*** Begin section ***

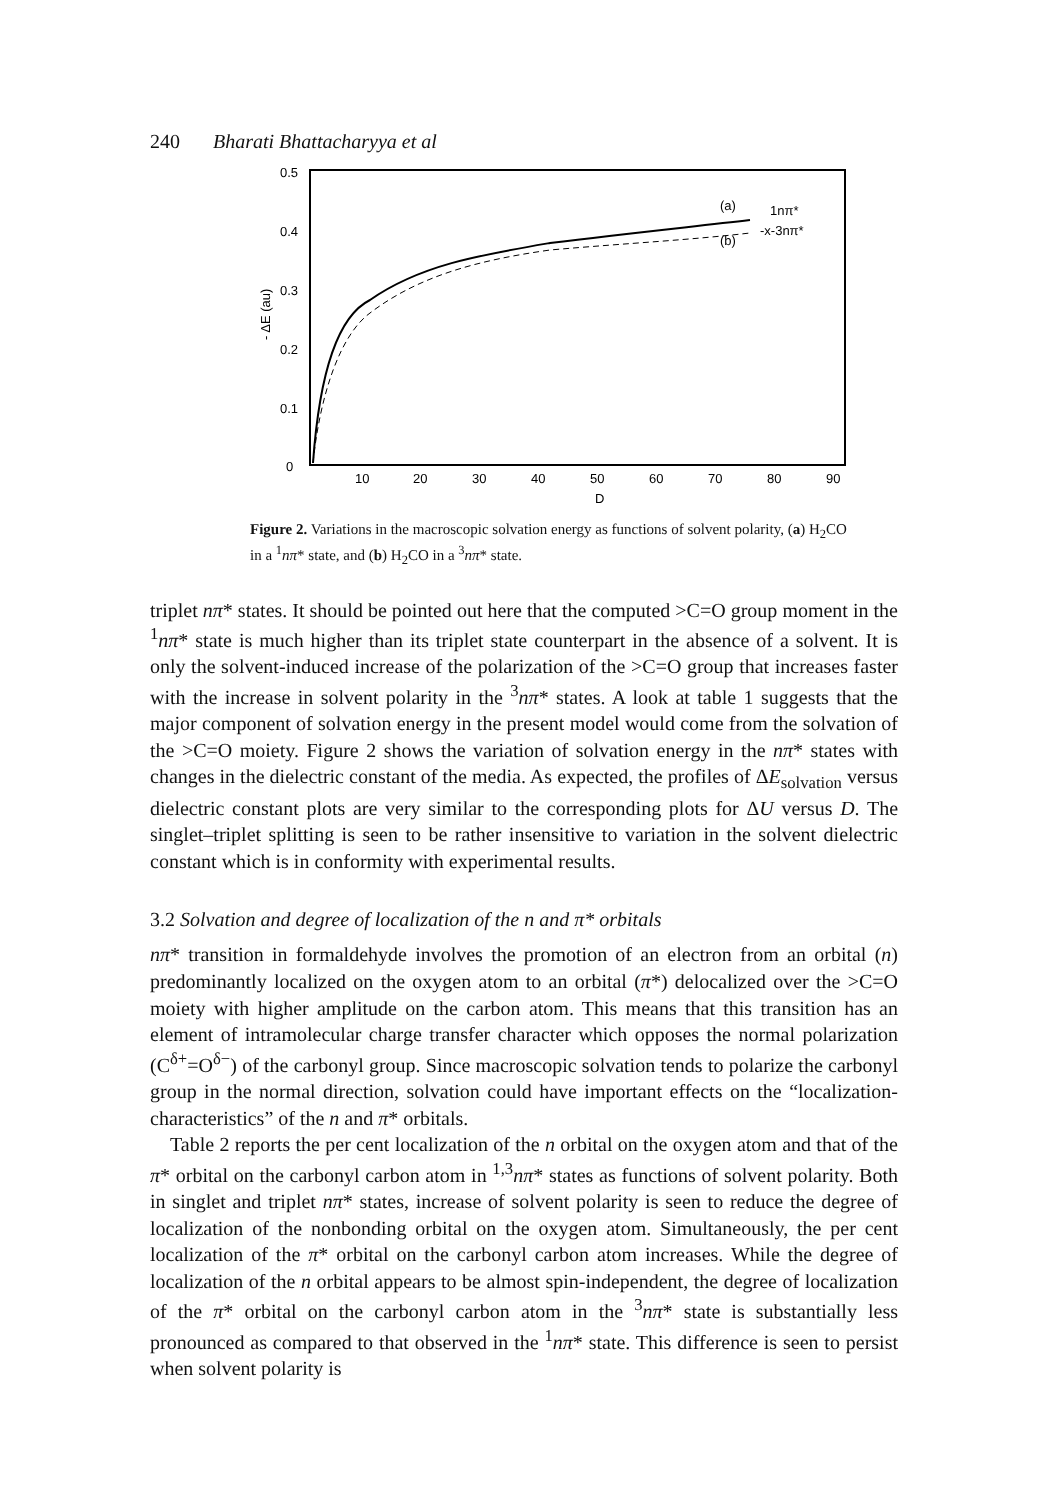240 Bharati Bhattacharyya et al
0.5
0.4
0.3
0.2
0.1
0
- ΔE (au)
10
20
30
40
50
60
70
80
90
D
(a)
1nπ*
(b)
-x-3nπ*
Figure 2. Variations in the macroscopic solvation energy as functions of solvent polarity, (a) H<sub>2</sub>CO in a <sup>1</sup>nπ* state, and (b) H<sub>2</sub>CO in a <sup>3</sup>nπ* state.
triplet nπ* states. It should be pointed out here that the computed >C=O group moment in the <sup>1</sup>nπ* state is much higher than its triplet state counterpart in the absence of a solvent. It is only the solvent-induced increase of the polarization of the >C=O group that increases faster with the increase in solvent polarity in the <sup>3</sup>nπ* states. A look at table 1 suggests that the major component of solvation energy in the present model would come from the solvation of the >C=O moiety. Figure 2 shows the variation of solvation energy in the nπ* states with changes in the dielectric constant of the media. As expected, the profiles of ΔE<sub>solvation</sub> versus dielectric constant plots are very similar to the corresponding plots for ΔU versus D. The singlet–triplet splitting is seen to be rather insensitive to variation in the solvent dielectric constant which is in conformity with experimental results.
3.2 Solvation and degree of localization of the n and π* orbitals
nπ* transition in formaldehyde involves the promotion of an electron from an orbital (n) predominantly localized on the oxygen atom to an orbital (π*) delocalized over the >C=O moiety with higher amplitude on the carbon atom. This means that this transition has an element of intramolecular charge transfer character which opposes the normal polarization (C<sup>δ+</sup>=O<sup>δ−</sup>) of the carbonyl group. Since macroscopic solvation tends to polarize the carbonyl group in the normal direction, solvation could have important effects on the “localization-characteristics” of the n and π* orbitals.
Table 2 reports the per cent localization of the n orbital on the oxygen atom and that of the π* orbital on the carbonyl carbon atom in <sup>1,3</sup>nπ* states as functions of solvent polarity. Both in singlet and triplet nπ* states, increase of solvent polarity is seen to reduce the degree of localization of the nonbonding orbital on the oxygen atom. Simultaneously, the per cent localization of the π* orbital on the carbonyl carbon atom increases. While the degree of localization of the n orbital appears to be almost spin-independent, the degree of localization of the π* orbital on the carbonyl carbon atom in the <sup>3</sup>nπ* state is substantially less pronounced as compared to that observed in the <sup>1</sup>nπ* state. This difference is seen to persist when solvent polarity is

*** End section ***

- **YOUR INSTRUCTIONS**
Repeat the records above exactly, leaving out any pictures they contain.

- **THE COMPLETED TASK**
240 Bharati Bhattacharyya et al
0.5
0.4
0.3
0.2
0.1
0
- ΔE (au)
10
20
30
40
50
60
70
80
90
D
(a)
1nπ*
(b)
-x-3nπ*
Figure 2. Variations in the macroscopic solvation energy as functions of solvent polarity, (a) H<sub>2</sub>CO in a <sup>1</sup>nπ* state, and (b) H<sub>2</sub>CO in a <sup>3</sup>nπ* state.
triplet nπ* states. It should be pointed out here that the computed >C=O group moment in the <sup>1</sup>nπ* state is much higher than its triplet state counterpart in the absence of a solvent. It is only the solvent-induced increase of the polarization of the >C=O group that increases faster with the increase in solvent polarity in the <sup>3</sup>nπ* states. A look at table 1 suggests that the major component of solvation energy in the present model would come from the solvation of the >C=O moiety. Figure 2 shows the variation of solvation energy in the nπ* states with changes in the dielectric constant of the media. As expected, the profiles of ΔE<sub>solvation</sub> versus dielectric constant plots are very similar to the corresponding plots for ΔU versus D. The singlet–triplet splitting is seen to be rather insensitive to variation in the solvent dielectric constant which is in conformity with experimental results.
3.2 Solvation and degree of localization of the n and π* orbitals
nπ* transition in formaldehyde involves the promotion of an electron from an orbital (n) predominantly localized on the oxygen atom to an orbital (π*) delocalized over the >C=O moiety with higher amplitude on the carbon atom. This means that this transition has an element of intramolecular charge transfer character which opposes the normal polarization (C<sup>δ+</sup>=O<sup>δ−</sup>) of the carbonyl group. Since macroscopic solvation tends to polarize the carbonyl group in the normal direction, solvation could have important effects on the “localization-characteristics” of the n and π* orbitals.
Table 2 reports the per cent localization of the n orbital on the oxygen atom and that of the π* orbital on the carbonyl carbon atom in <sup>1,3</sup>nπ* states as functions of solvent polarity. Both in singlet and triplet nπ* states, increase of solvent polarity is seen to reduce the degree of localization of the nonbonding orbital on the oxygen atom. Simultaneously, the per cent localization of the π* orbital on the carbonyl carbon atom increases. While the degree of localization of the n orbital appears to be almost spin-independent, the degree of localization of the π* orbital on the carbonyl carbon atom in the <sup>3</sup>nπ* state is substantially less pronounced as compared to that observed in the <sup>1</sup>nπ* state. This difference is seen to persist when solvent polarity is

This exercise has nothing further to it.